Appeals court to rehear request to halt COOL implementation... A U.S. appeals court today vacated (annulled) a ruling last week that denied a request for a preliminary injunction to block the implementation of USDA's final country of origin labeling (COOL) rule by the American Meat Institute (AMI) and other trade associations. The U.S. Court of Appeals for the District of Columbia Circuit will rehear the case en banc, or by the full court, in May. AMI argues that COOL violates the constitution "by compelling speech in the form of costly and detailed labels on meat products that do not directly advance a government interest." The group also says the rule exceeds the scope of the statutory mandate. Meanwhile, the World Trade Organization is expected to officially decide whether the new rule violates international trade law in July.
No breakthrough in U.S.-Japan trade talks... No breakthroughs were achieved in bilateral talks between Japan and the U.S. on autos and non-tariff measures following three days of negotiations in Washington, Japan's Ambassador to the Trans-Pacific Partnership (TPP) Takeo Mori said April 2. He said the negotiations would resume in Tokyo next week. Mori would not say when or if U.S. Trade Representative Michael Froman would join the negotiations in Tokyo. Mori also said President Barack Obama's upcoming visit to Tokyo is not a deadline for the negotiations but it represents an opportunity. Obama will visit Japan April 23-25.
Slow biotech acceptance an area of frustration... Lawmakers expressed frustration with the pace of approvals of new biotech crop varieties at a recent hearing. Kevin Shea, administrator of USDA's Animal and Plant Health Inspection Service (APHIS), says the agency has streamlined its review process and trimmed a backlog of 22 applications to 16. But Shea also said his agency can move only so quickly because the decisions must be defendable in court. Asked about the date when APHIS could assure the backlog was cleared, Shea said the agency could process reviews more quickly once the pending applications are reduced to 12-13 cases. APHIS could reach that point a year from now, he said.

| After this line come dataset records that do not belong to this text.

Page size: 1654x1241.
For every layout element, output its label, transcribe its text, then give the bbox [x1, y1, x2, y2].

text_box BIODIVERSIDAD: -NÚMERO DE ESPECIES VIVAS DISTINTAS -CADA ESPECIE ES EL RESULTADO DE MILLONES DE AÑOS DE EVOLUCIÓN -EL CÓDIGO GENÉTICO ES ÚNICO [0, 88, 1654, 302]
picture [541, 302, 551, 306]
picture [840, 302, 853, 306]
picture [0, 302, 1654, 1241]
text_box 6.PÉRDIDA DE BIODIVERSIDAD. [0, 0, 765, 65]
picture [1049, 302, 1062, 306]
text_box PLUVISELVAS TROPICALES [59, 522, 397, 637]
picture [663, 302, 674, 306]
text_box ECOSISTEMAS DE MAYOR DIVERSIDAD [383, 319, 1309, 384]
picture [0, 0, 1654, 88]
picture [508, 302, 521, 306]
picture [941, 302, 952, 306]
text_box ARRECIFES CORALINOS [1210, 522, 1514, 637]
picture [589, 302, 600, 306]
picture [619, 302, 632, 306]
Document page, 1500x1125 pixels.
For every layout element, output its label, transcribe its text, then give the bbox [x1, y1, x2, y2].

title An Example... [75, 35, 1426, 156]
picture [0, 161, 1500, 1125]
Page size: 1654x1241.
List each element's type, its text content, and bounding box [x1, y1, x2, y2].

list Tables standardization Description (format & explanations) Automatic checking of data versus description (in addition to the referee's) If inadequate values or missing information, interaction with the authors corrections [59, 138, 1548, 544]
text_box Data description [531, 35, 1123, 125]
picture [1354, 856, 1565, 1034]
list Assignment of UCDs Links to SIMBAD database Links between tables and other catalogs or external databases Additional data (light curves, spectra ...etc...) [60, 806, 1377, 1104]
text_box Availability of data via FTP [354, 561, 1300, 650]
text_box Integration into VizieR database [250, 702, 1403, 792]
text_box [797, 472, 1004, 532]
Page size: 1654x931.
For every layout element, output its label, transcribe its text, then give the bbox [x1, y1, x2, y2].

Keystone proponents eye May as final approval announcement... Senate Republican supporters of the Keystone XL pipeline are looking to the upcoming end of the 90-day public comment period on whether the project is in the national interest as they weigh trying to force a vote on the topic. The three legislative options remain a nonbinding resolution decreeing congressional sentiment that Keystone is in the national interest; a bill establishing a timeline for a decision; or a bill outright approving the presidential permit needed to cross the U.S.-Canada border.
Sen. John Hoeven (R-N.D.) conceded that Majority Leader Harry Reid (D-Nev.) was unlikely to allow votes on any of the energy-related amendments to the jobless aid extension before the Senate, including one that would approve Keystone XL and expedite LNG exports to Ukraine, Japan and NATO members.